The National - Boxer

‘Boxer’ offers a continual flight of fancy that takes the arrangement levels up a grade without losing out to overproduction.


The National’s latest release has had many a muso feverishly awaiting its release, and from the opening luxurious simplicity of ‘Fake Empire’’s piano and rich vocals which present lush arrangements and a warm resonance, they’re unlikely to be disappointed with an album which brims with effortless intoxication, swelling and convulsing in a breath sifting through the external intrusions to engulf the listener.

‘Mistaken For Strangers’ has an air of Interpol surrounding it, as vocals are pounded by drums, while revealing lyrics are riddled with cynicism.

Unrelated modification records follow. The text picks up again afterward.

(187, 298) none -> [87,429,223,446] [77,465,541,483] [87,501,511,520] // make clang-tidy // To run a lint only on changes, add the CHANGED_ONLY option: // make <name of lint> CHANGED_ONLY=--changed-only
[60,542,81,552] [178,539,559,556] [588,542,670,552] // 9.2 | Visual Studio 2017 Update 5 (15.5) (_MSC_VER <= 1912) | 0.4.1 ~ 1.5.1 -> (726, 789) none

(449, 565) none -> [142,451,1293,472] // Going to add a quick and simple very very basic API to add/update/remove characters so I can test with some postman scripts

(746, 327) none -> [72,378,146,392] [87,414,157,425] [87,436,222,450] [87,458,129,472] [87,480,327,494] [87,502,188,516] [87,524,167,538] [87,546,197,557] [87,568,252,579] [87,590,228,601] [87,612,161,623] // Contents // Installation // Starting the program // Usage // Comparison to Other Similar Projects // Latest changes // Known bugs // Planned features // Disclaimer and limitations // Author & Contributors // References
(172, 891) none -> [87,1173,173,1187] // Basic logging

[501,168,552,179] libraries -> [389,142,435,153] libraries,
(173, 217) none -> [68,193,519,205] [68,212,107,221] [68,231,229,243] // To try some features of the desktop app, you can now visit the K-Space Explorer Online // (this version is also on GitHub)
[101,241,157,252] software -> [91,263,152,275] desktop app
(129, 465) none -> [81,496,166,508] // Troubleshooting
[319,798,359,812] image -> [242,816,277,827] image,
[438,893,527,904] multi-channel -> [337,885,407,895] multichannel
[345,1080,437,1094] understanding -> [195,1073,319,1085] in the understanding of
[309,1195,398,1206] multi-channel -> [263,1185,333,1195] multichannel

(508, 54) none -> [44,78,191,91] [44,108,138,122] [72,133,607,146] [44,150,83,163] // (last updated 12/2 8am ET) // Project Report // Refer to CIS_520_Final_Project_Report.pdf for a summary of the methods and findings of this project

Rat-a-tat drumming through ‘Brainy’ is accompanied by the husky growled tones of Matt Berninger sounding devoid of emotion, yet sung straight in to the listener’s ears as if an intimate secret is being divulged. ‘Slow Show’ then sets off on foot, defiantly stepping forward with a spring in the step. The tempo is increased as layers fall on each other crafting with each stroke a new twist.

Barely legible vocals in places glide atop a driving track with a hook to raise the tone to a point of clarity on ‘Squalor Victoria’, whilst a more traditional folk feel to the strings encapsulates ‘Ada’ - overflowing with promise and hope. As the vocals and melody intertwine, they purvey a sense of welcoming in their midst.

‘Apartment Story’ has a society in decline overtone (‘stay inside until somebody finds us/do whatever the TV tells us’) but is done with such aplomb that it doesn’t sound such a dreadful thing. A sparse rhythm pushes ‘Start A War’ along, allowing the lyrics to take the fore as they ring through with disillusionment yet defiant resolution. One of the stand out tracks, ‘Green Gloves’, has delicate strings and an echo to the vocals, giving the feel that it was recorded in a mountain shack remote from civilisation, bare and distanced as the sound of internal reflection resounds.

Rounding off with a genteel offering in ‘Gospel’ to soothe and close an album with universal appeal; trendy enough for the hip horde and stable enough for the more conservative amongst the crowd. ‘Boxer’ offers a continual flight of fancy that takes the arrangement levels up a grade without losing out to overproduction to produce a finely honed album of proficient execution.